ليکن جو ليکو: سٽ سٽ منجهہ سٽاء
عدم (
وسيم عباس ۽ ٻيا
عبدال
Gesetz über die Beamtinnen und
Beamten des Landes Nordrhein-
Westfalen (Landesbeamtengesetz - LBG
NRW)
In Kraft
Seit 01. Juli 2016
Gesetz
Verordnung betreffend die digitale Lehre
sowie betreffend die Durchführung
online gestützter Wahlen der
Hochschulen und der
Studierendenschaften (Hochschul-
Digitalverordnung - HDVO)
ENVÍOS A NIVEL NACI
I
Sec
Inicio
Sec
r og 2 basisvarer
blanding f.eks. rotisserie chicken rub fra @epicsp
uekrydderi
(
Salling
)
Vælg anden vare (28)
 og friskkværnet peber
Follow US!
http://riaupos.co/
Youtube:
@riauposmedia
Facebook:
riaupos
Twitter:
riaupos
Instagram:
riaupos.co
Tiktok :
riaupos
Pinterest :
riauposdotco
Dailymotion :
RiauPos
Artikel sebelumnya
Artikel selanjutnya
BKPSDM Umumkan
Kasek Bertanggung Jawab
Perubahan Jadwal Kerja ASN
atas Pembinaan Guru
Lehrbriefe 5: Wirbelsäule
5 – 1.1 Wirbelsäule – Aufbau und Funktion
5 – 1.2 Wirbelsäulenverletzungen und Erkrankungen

--

WORK TASK:
Would you show each line of the listing above that has the string "Artikel"?

WRITTEN REPLY:
Artikel sebelumnya
Artikel selanjutnya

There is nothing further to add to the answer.